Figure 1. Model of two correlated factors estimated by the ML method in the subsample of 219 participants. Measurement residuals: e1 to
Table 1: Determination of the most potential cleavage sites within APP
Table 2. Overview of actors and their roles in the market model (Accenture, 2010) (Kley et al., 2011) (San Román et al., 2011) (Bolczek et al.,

───

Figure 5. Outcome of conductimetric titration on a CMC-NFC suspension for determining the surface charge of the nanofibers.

───

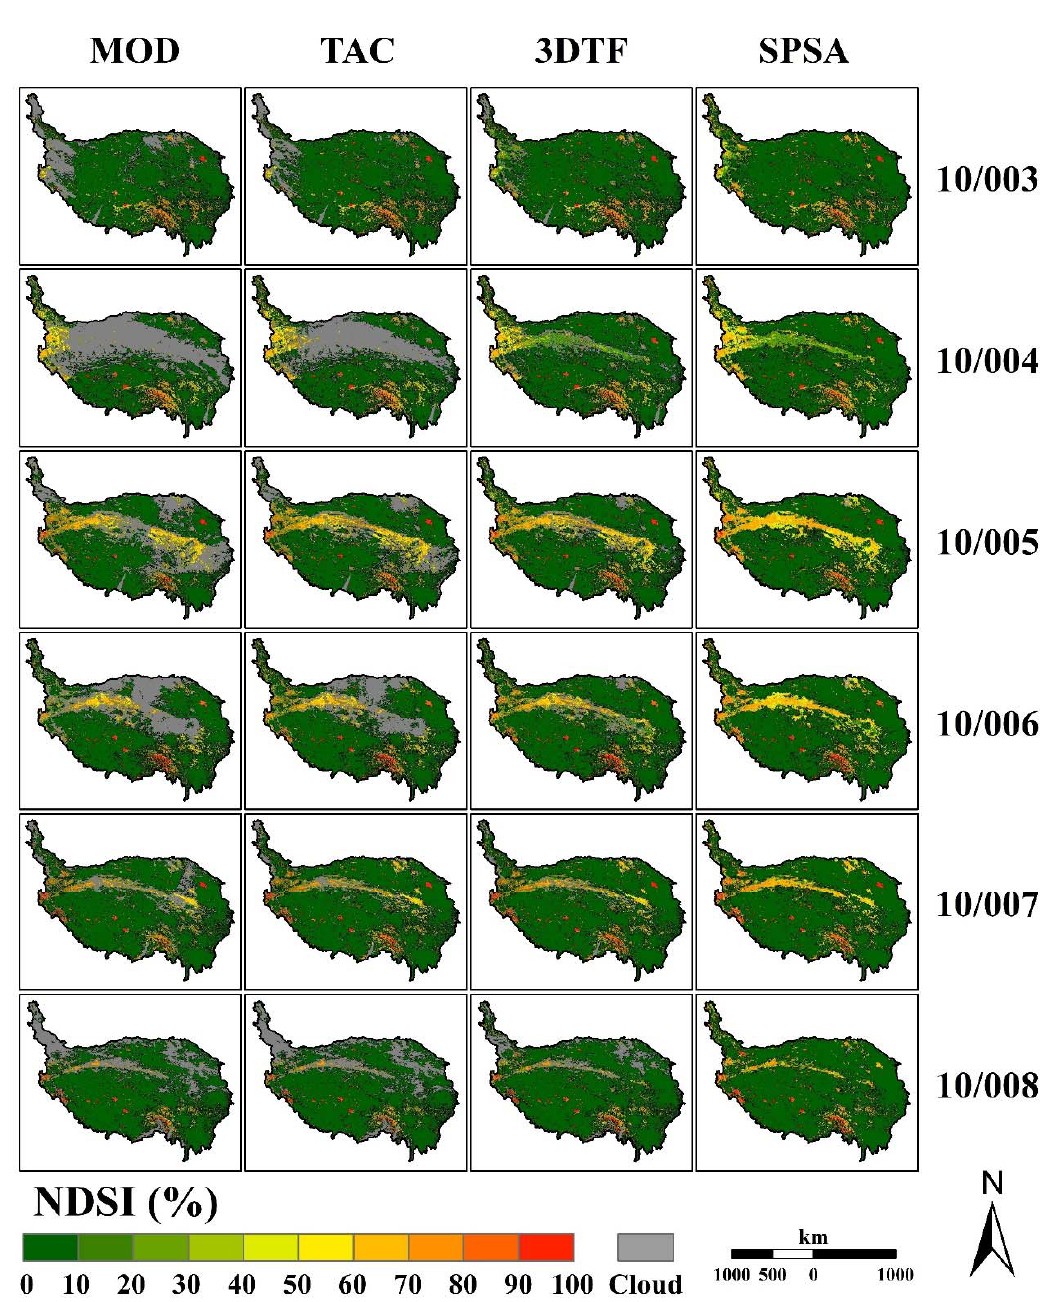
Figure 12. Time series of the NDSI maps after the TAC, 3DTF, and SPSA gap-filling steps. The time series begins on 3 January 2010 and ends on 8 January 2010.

───

(REQUIREMENT)
Could you copy each line of the material that holds "Table"?

(RESPONSE TO THE EXERCISE)
Table 1: Determination of the most potential cleavage sites within APP
Table 2. Overview of actors and their roles in the market model (Accenture, 2010) (Kley et al., 2011) (San Román et al., 2011) (Bolczek et al.,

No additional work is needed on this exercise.